None of these assertions by Clearly, ignorance is gaining a foothold at a level which is becoming alarmingly dangerous to our way of life.  

One of the favorite clichés among dedicated conservatives is that welfare is responsible for our growing deficit.  Complaints about illegal aliens sucking the lifeblood from our economy by seeking free medical care and free education in the United States are among favorite stories of Tea Party members.  

However, to the contrary, studies have shown that the United States gains more economically from our “uninvited” guests from the South than we pay out in benefits.

And, in fact, single mothers and the elderly receiving food stamps or medical care cost U.S. taxpayers far less than even the recent corporate giveaways in the so called extension of the Bush tax cuts.

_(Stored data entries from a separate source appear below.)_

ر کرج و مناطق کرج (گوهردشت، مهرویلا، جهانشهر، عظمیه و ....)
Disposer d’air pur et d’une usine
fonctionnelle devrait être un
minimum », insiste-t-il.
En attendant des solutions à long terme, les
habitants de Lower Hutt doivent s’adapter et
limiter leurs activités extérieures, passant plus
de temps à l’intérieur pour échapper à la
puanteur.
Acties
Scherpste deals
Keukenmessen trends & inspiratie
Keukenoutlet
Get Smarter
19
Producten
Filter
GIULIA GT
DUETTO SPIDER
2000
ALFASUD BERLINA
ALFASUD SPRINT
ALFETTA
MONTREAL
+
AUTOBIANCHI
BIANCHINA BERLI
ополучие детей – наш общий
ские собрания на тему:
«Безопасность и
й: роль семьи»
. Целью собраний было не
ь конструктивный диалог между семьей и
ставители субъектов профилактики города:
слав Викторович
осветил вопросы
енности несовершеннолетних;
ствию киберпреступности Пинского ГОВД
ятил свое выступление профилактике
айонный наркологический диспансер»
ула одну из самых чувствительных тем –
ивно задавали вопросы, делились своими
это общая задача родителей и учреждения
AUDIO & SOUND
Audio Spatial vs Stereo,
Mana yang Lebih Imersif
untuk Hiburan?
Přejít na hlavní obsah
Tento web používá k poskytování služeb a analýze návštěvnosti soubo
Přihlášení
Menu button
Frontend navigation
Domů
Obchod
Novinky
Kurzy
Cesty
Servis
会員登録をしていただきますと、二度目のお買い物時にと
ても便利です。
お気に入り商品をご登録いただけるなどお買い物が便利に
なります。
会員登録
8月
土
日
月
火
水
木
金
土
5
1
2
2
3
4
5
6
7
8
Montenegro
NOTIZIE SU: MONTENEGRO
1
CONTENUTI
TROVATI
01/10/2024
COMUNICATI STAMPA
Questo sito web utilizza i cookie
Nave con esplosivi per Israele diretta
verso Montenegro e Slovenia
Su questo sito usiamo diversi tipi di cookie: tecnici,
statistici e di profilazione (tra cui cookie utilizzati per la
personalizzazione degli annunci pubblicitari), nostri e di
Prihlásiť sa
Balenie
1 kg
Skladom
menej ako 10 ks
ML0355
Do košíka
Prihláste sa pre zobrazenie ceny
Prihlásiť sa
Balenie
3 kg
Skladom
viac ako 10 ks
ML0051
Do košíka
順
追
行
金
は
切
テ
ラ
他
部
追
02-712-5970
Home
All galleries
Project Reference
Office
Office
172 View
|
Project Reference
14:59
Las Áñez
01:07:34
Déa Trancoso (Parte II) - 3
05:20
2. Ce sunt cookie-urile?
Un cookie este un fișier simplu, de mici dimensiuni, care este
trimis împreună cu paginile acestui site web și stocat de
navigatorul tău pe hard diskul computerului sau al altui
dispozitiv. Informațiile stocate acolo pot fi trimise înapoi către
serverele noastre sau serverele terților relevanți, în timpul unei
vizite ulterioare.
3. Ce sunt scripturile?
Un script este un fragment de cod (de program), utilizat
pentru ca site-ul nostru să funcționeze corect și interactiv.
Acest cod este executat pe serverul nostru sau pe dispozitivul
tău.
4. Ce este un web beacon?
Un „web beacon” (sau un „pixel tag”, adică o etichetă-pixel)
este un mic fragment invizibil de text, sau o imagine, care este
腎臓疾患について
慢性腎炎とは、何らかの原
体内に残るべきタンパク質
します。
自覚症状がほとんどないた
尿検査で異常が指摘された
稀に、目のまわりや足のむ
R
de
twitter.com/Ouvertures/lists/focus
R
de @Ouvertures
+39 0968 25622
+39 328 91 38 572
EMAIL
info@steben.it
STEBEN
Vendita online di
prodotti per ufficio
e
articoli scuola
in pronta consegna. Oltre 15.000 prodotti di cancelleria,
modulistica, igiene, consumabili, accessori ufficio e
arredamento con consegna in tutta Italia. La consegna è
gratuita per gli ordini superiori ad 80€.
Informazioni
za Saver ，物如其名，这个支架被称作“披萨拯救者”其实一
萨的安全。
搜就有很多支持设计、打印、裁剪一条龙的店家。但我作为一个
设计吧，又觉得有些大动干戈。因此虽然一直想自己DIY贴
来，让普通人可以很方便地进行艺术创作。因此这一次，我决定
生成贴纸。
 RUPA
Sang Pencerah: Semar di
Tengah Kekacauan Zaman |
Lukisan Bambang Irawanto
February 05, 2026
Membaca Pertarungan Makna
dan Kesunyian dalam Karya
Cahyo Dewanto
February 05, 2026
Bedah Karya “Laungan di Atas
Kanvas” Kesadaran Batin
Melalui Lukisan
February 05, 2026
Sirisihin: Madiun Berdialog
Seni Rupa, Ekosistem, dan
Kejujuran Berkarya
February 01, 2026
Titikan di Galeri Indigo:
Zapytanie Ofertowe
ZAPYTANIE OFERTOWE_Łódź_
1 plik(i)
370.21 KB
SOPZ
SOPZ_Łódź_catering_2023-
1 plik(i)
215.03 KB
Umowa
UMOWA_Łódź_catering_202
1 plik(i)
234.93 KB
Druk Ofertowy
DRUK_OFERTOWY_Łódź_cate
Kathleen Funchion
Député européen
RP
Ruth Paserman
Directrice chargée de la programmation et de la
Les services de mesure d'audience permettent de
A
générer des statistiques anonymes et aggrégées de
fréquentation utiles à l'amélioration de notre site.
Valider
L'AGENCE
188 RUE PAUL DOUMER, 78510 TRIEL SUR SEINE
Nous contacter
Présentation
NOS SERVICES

And here is just one glaring example:  a provision lobbied by highly-paid lobbyists into a bill in Washington, DC to allow companies a greater break on earnings made outside the United States will cost our treasury over 6-billion dollars. There are at least 5-6 other multi-billion dollar corporate giveaways in the bill, including a tax break for those manufacturing rum in Puerto Rico and the Virgin Islands.  I dare say educating people within our borders and assuring some measure of health and dignity to our elderly benefits America far more than tax benefits to rum runners.  

My hope for the coming new year is that more Americans will pay more attention to what’s really happening and make a greater attempt to filter the false in search of the truth.